Jennifer, who is tipped for an Oscar nod for her role as a car-crash survivor in upcoming indie drama Cake, also hits out at her "Poor, Sorry, Sad in Love Jen" stereotype.
"I think people are starting to feel like, Are we that stupid?" she says. "Seriously. How many times can I be out there in the world, enjoying my life, and yet the narrative is 'Poor, Sorry, Sad in Love Jen' … whatever the stupid headline is."
"... There was a part of me that used to get very upset. I was guilty of getting too up in arms about stuff that wasn't real, phantom boxing with something that's not even there. Now I'd rather just focus on people and things that are here, happening, and what's yet to come. My friends, my family, wonderful people I work with. We know what the real is."
That "real" includes Justin Theroux, Jennifer's 43-year-old actor fiance (the pair started dating 2011 and got engaged in August 2012).
"He's one of the most humble, decent human beings," she says. "He's not an ass. He's not like some of our friends who are young and up-and-coming and they hit celebrity, and all of a sudden you're like, 'Oh! You're different. Now you don't say hi to people?'"
"It's almost impossible to get bored with one another," she goes on. "We've tried so hard! And even that's interesting because his eyes are so pretty, but we can entertain ourselves and talk about endless things, which is pretty great."

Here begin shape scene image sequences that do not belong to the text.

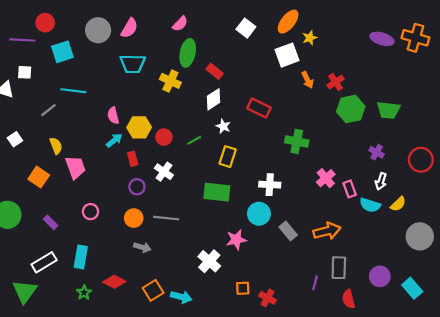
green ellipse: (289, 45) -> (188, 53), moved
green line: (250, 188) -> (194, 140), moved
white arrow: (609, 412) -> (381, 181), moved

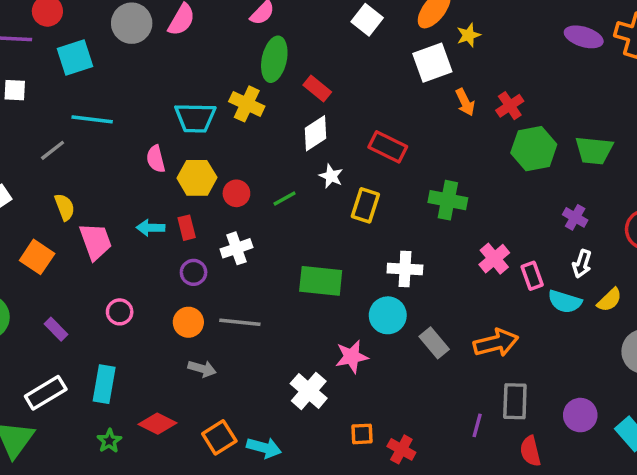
cyan trapezoid: (133, 64) -> (195, 118), moved
cyan arrow: (114, 140) -> (151, 228), moved, turned -140
yellow rectangle: (228, 157) -> (365, 205), moved
white cross: (164, 172) -> (236, 248), turned 36

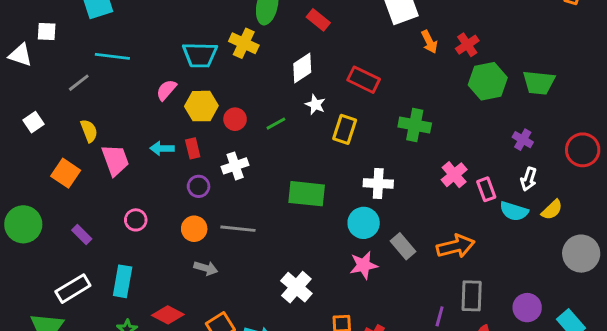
red rectangle: (317, 88) -> (318, 20), moved
pink semicircle: (156, 159) -> (166, 90), turned 55
pink star: (352, 357) -> (364, 265), moved

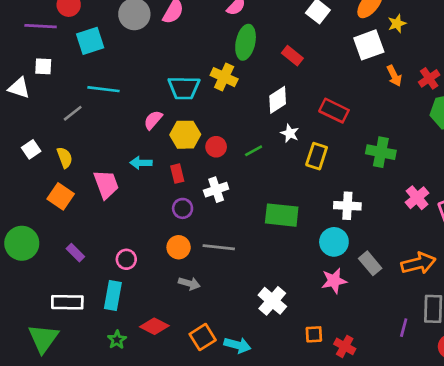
yellow semicircle: (89, 131) -> (65, 157), moved
cyan arrow: (162, 148) -> (141, 163), moved
pink circle: (136, 220) -> (126, 259), moved
white rectangle: (73, 289) -> (67, 302), turned 32

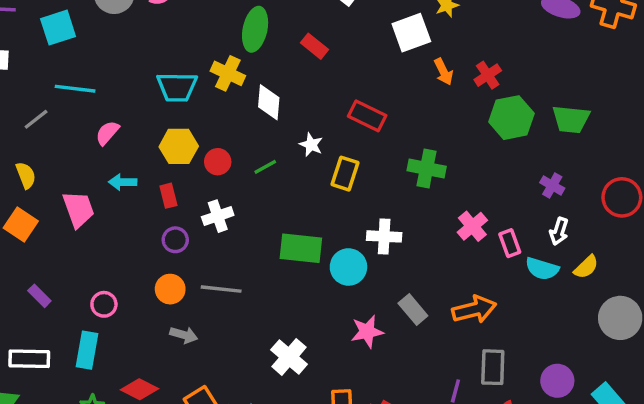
white diamond: (278, 100) -> (269, 102), moved, turned -52
pink semicircle: (153, 120) -> (107, 133), moved
cyan circle: (334, 242) -> (348, 267), moved

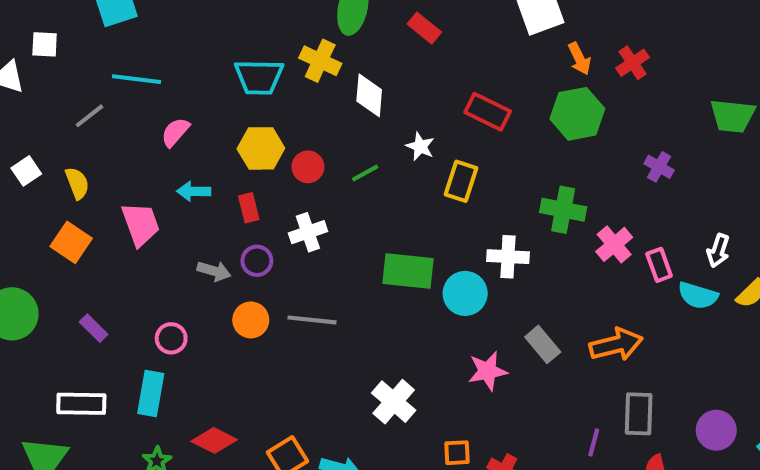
green hexagon: (511, 118) -> (577, 114), moved
green cross: (427, 168) -> (563, 210), moved
purple cross: (552, 185) -> (659, 167), moved
gray arrow: (184, 335) -> (214, 271), moved

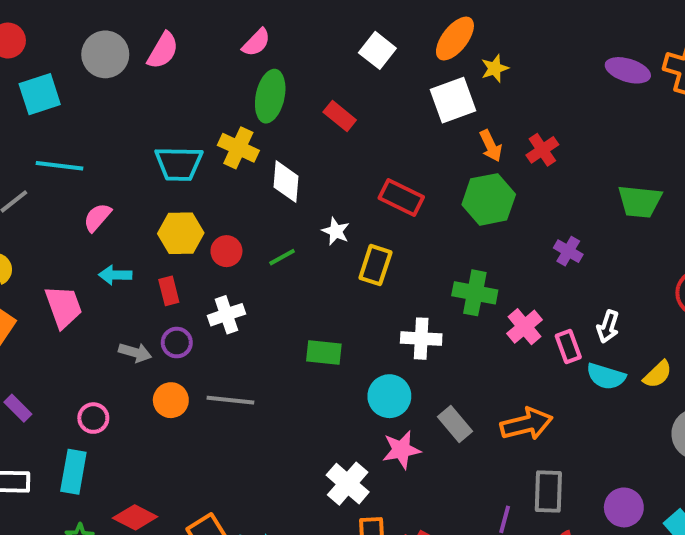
white arrow: (718, 251) -> (608, 327), moved
green rectangle: (408, 271) -> (324, 352), size x0.7
cyan circle: (465, 293) -> (389, 396), moved
white cross: (394, 402) -> (348, 484), moved

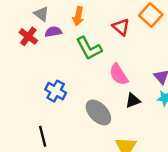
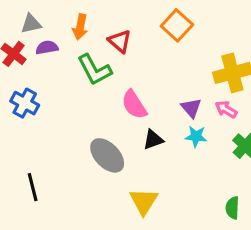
gray triangle: (41, 14) -> (31, 24), turned -49
red triangle: (121, 27) -> (120, 41), moved
blue cross: (56, 91) -> (25, 103), moved

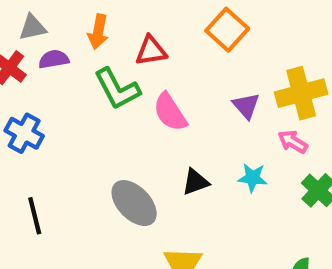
red triangle: (120, 41) -> (151, 51), turned -50
pink semicircle: (134, 105) -> (170, 112), moved
purple triangle: (191, 108) -> (246, 106), moved
black line: (33, 187) -> (35, 216), moved

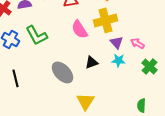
green L-shape: (117, 89) -> (36, 35), moved
yellow cross: (301, 93) -> (105, 20), moved
purple triangle: (246, 106) -> (116, 42), moved

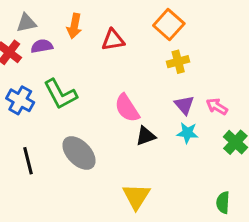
yellow cross: (105, 20) -> (178, 62), moved, size x0.6
pink semicircle: (79, 29) -> (127, 108), moved
gray ellipse: (62, 72) -> (79, 153), moved

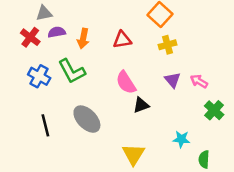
orange arrow: (74, 26) -> (83, 38), moved
red triangle: (113, 40) -> (122, 40), moved
cyan star: (187, 133) -> (181, 139), moved

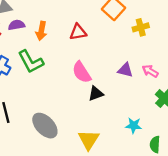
yellow cross: (168, 45) -> (141, 27), moved
purple triangle: (173, 80) -> (125, 70), turned -35
gray ellipse: (87, 119) -> (45, 126), moved

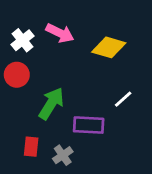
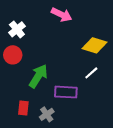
pink arrow: (60, 33) -> (62, 15), moved
yellow diamond: (109, 47) -> (94, 45), moved

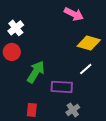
pink arrow: (62, 15) -> (74, 14), moved
red rectangle: (23, 108) -> (32, 110), moved
gray cross: (47, 114) -> (73, 110), moved

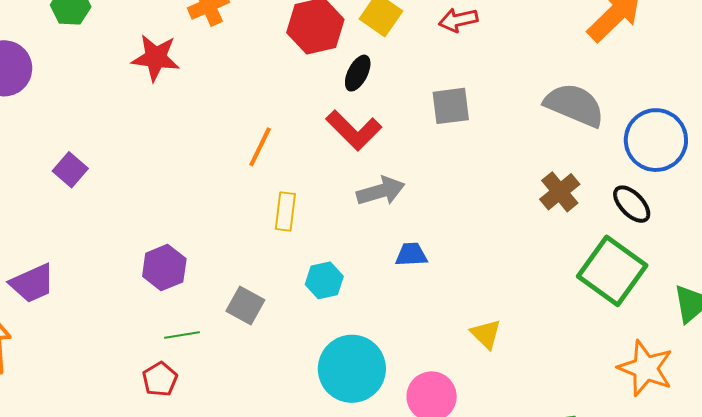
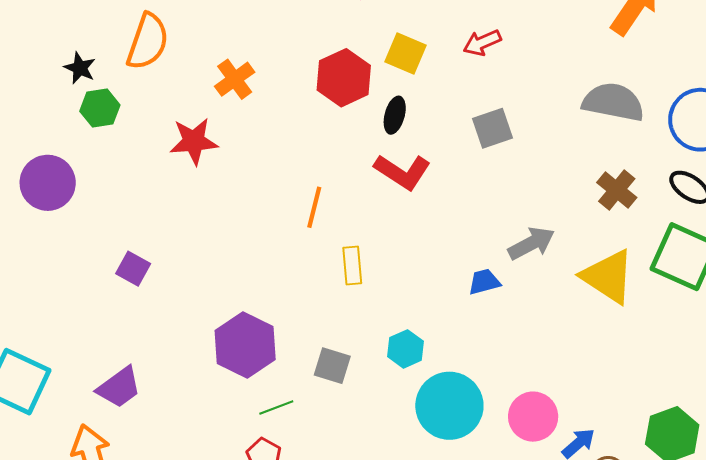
gray arrow: (381, 191) -> (531, 243), moved
purple hexagon: (164, 268) -> (245, 345), size x1.4
cyan hexagon: (324, 280) -> (406, 349), moved
yellow triangle: (486, 334) -> (608, 277), moved, size x1.8

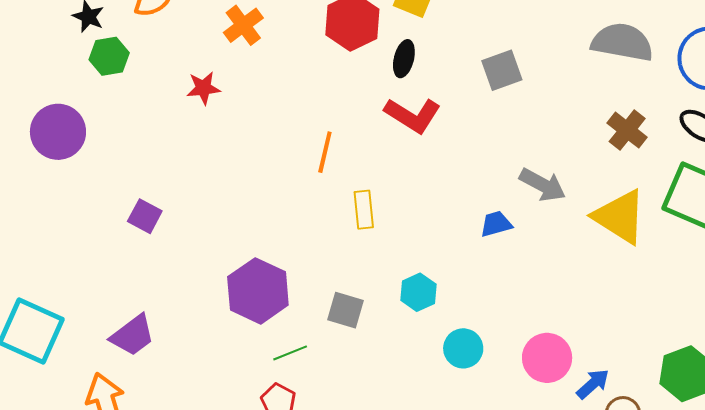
red star: (194, 141) -> (203, 88), size x0.7
gray arrow: (531, 243) -> (543, 185), turned 57
cyan circle: (449, 406) -> (463, 348), size x0.6

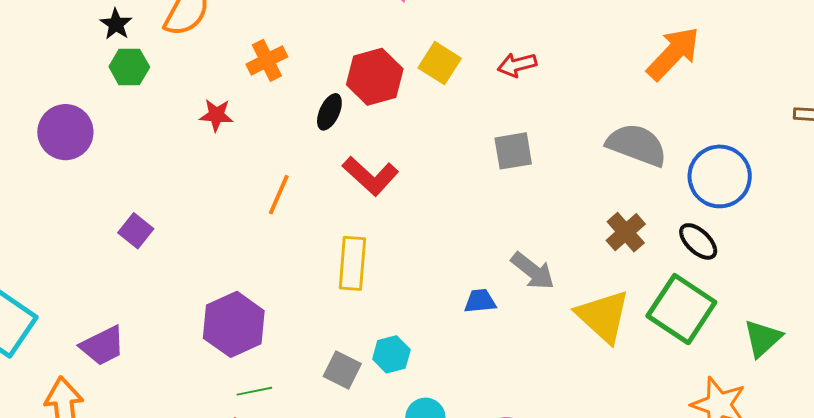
black ellipse: (404, 59) -> (329, 112), moved
red L-shape: (413, 115) -> (370, 176), moved
orange line: (325, 152) -> (279, 195), moved
yellow rectangle: (364, 210) -> (352, 263), size x1.4
gray square: (345, 310) -> (342, 370), moved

The actress also maintains she is completely unfazed about the process of ageing:
"When am I supposed to freak out? When am I supposed to feel like, 'Oh, my knee! Oh, ouch!' I don't feel any of those things! I feel like our aging marker needs to be rejiggered. I heard Halle Berry refer to her pregnancy at 47 as a 'geriatric pregnancy,' which is ridiculous! It's insulting. Obviously, as women we've evolved."
"I've had more fun post-40 than I can remember," she adds.
Jennifer is almost unrecognisable in Cake, where she plays a caustic and traumatised car crash survivor - a role which required her to forgo make-up, apply scars, have greasy hair and wear bulky clothing.
The part represents a significant departure from her comfort ground of comedy.
"It was the most challenging part I've ever done, and also one of the most rewarding and fulfilling. There was struggle involved," she says. "You know, I don't know if I would have been able to do it five or 10 years ago. But I was ready to challenge myself."
"I remember the first day of shooting when I had to be outside, and it was not my most appealing look, it was kind of horrific. But I had this weird freedom. Now I'm like, 'Well, it doesn't get worse than that.' You have to not care, because I was starting to feel very isolated and trapped because I didn't want someone to get a stupid picture or whatever."